I had recently read Charles Bowden’s book Murder City as part of my preparation for my fieldwork. One of my friends, Colm McNaughton, had told me about Mr. Bowden’s work years ago and that is why it was on my list.
A few months ago in El Paso, I was invited to a gathering of individuals who were concerned about border issues, particularly the risks that journalists take in covering the violence. Many important speakers were there and the day looked to be a promising learning experience. As I wandered through the auditorium, I recognized Mr. Bowden as one of the members in the audience. His face was just the same as it was on the back cover of the paperback I had. There he was, his tall frame seated sitting on a bleacher bench in the back. He was leaning forward with his elbows on his knees, waiting for the day to begin. He didn’t seem to be busy, so I walked up to him. He perked right up as I mumbled, “Excuse me, are you Charles Bowden?”

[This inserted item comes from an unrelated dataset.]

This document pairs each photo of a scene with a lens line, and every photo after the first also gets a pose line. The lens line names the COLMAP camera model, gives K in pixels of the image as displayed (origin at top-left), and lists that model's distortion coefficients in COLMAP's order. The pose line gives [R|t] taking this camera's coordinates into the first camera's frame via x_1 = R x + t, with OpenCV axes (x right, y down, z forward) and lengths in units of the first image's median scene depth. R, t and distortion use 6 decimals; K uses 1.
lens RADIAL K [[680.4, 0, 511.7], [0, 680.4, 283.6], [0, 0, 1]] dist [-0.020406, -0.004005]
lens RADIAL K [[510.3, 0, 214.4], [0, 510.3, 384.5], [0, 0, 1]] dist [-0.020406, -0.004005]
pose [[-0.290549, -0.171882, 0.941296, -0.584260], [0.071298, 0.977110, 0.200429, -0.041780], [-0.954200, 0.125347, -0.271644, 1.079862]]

“Yes I am,” he said as he smiled and stood up to shake my hand.
“I think you might know my friend, Colm McNaughton.”
“Ah, yes, I remember Colm. Good fella.”
“He told me that I should try to get in touch with you. I recognized you and thought I’d introduce myself.”

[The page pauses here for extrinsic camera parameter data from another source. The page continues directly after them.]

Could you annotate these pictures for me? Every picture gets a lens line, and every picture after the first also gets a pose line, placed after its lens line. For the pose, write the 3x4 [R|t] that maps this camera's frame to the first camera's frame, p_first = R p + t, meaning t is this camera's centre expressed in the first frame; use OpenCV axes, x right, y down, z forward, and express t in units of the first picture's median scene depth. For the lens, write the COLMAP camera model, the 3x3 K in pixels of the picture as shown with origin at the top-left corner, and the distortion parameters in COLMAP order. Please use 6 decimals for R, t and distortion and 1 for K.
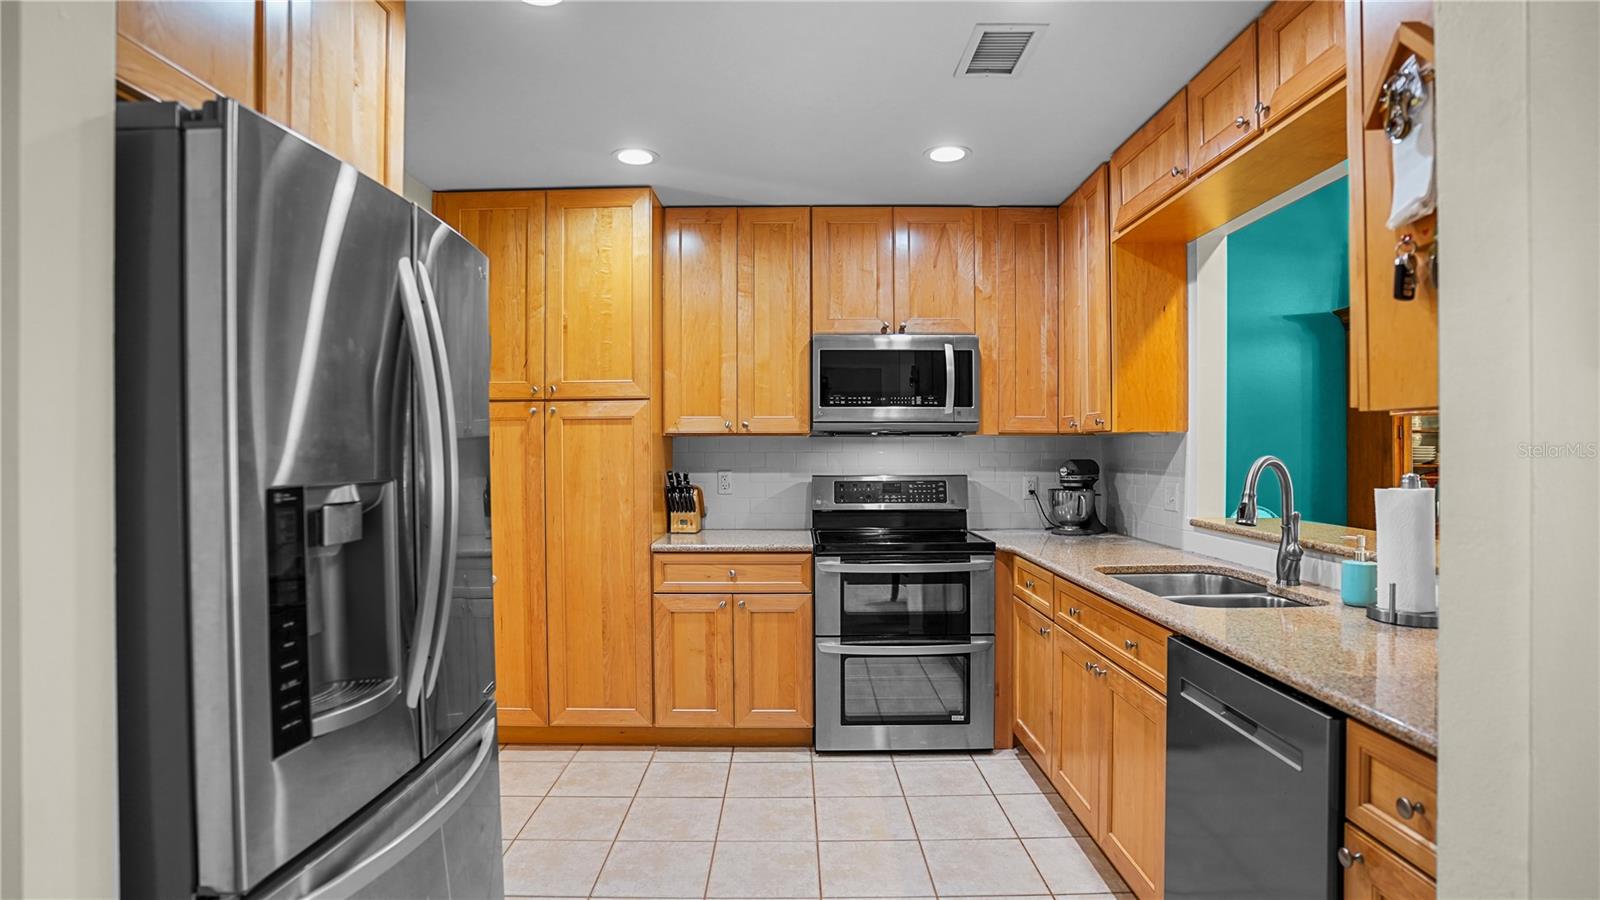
lens RADIAL K [[801.8, 0, 795.0], [0, 801.8, 440.6], [0, 0, 1]] dist [-0.078147, 0.039737]
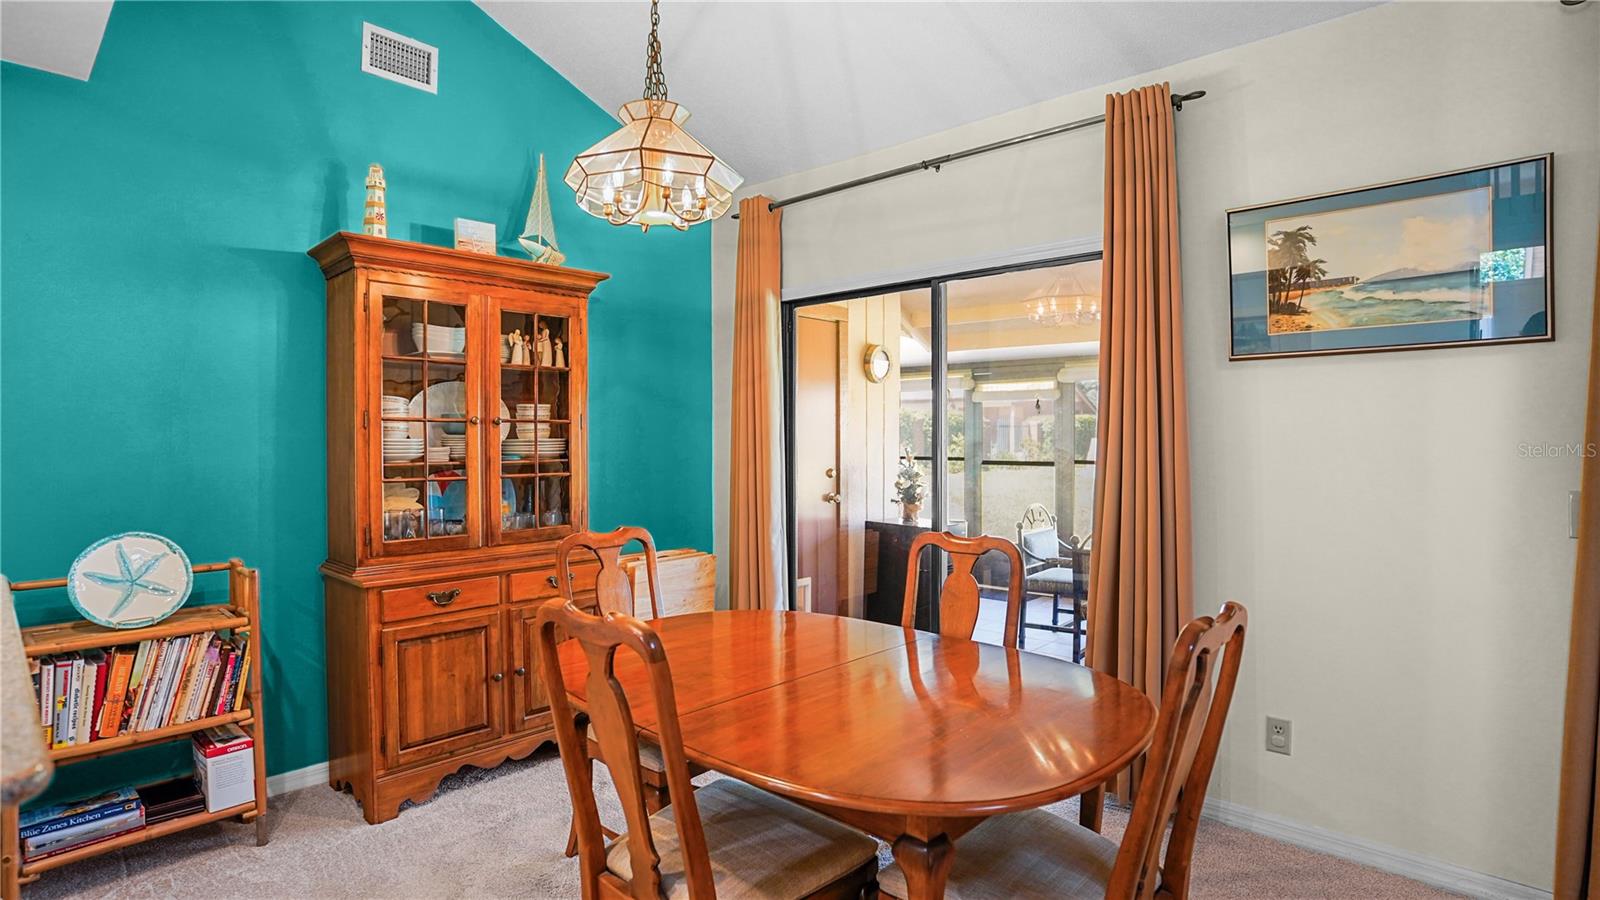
lens RADIAL K [[786.5, 0, 795.8], [0, 786.5, 442.6], [0, 0, 1]] dist [-0.086663, 0.041444]
pose [[0.670613, -0.007017, 0.741774, 0.502358], [-0.005556, 0.999880, 0.014482, -0.005524], [-0.741786, -0.013833, 0.670494, 0.218988]]
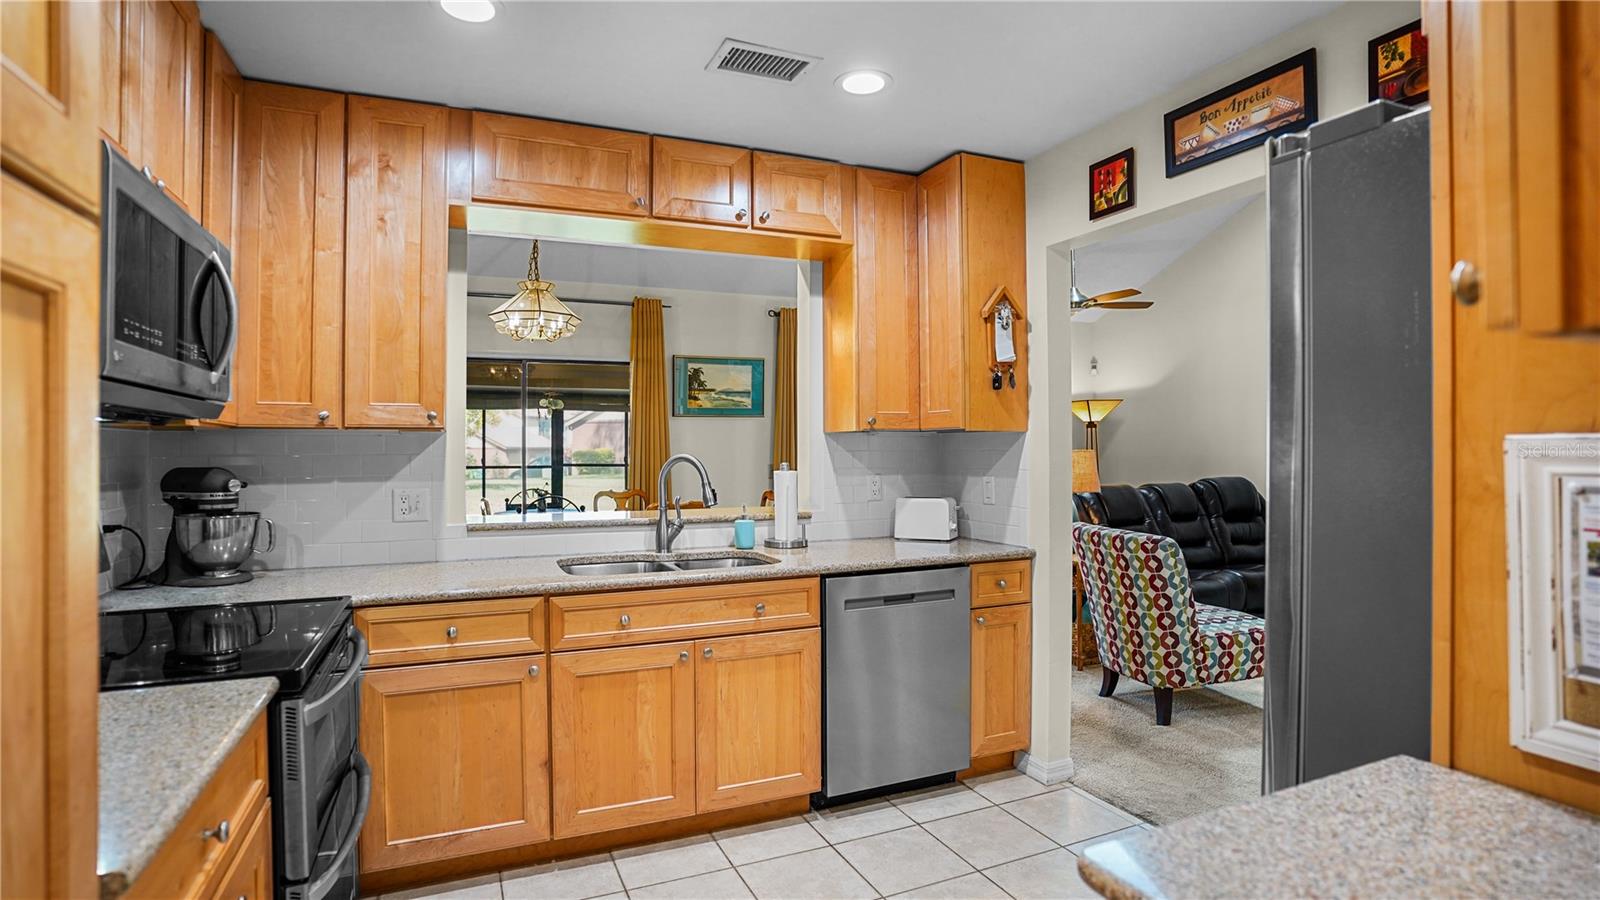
lens RADIAL K [[801.8, 0, 795.0], [0, 801.8, 440.6], [0, 0, 1]] dist [-0.078147, 0.039737]
pose [[-0.407213, 0.013372, 0.913235, -0.432676], [-0.004107, 0.999856, -0.016472, 0.010787], [-0.913324, -0.010459, -0.407099, 0.851702]]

Mr. Bowden seemed really eager to help me. He smiled as he talked to me and was more than willing to help out a young guy just looking into a topic he had made a career out of covering. We went to different presentations together, and Mr. Bowden engaged me directly, asking me what I thought and offering his perspective. As the day went on, he started thinking about people he should introduce me to. He took me around the auditorium and eagerly introduced me to people, talking me up. As I left, Mr. Bowden had secured several solid interviews that I couldn’t have otherwise got.
A few days later, Mr. Bowden wrote me again. He had the autobiography of Jose Rivera, the founder of the infamous Barrio Azteca prison gang. Thinking that I might be a guy who could do something with the text, he charged me with the task of reading it and editing it, which I accepted. Over the weeks, I would send Mr. Bowden the occasional update, often telling him about our struggles to get it done by our promised deadlines. The last I heard of him was a kind note offering words of encouragement after I got burglarized.

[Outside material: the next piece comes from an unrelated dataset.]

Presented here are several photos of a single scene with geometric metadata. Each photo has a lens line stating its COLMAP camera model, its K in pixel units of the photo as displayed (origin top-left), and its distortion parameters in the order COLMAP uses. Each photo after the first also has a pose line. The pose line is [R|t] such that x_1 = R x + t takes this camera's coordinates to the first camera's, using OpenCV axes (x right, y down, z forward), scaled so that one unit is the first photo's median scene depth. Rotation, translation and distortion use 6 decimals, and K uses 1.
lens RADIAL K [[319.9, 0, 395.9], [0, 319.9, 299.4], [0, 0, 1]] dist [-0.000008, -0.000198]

He died on Saturday for reasons yet unknown – a loss of a man who cared deeply about the border and exposing the horrid events that had come to characterize it in recent years. It was a genuine loss for the community of people who work and study those issues. Fortunately, his words will live on.
Though I didn’t know Charles Bowden for very long, the little he touched my life can only be characterized as kindness and thoughtfulness. I am grateful that I got to meet him and for his guidance along my path, even if was only for a little while.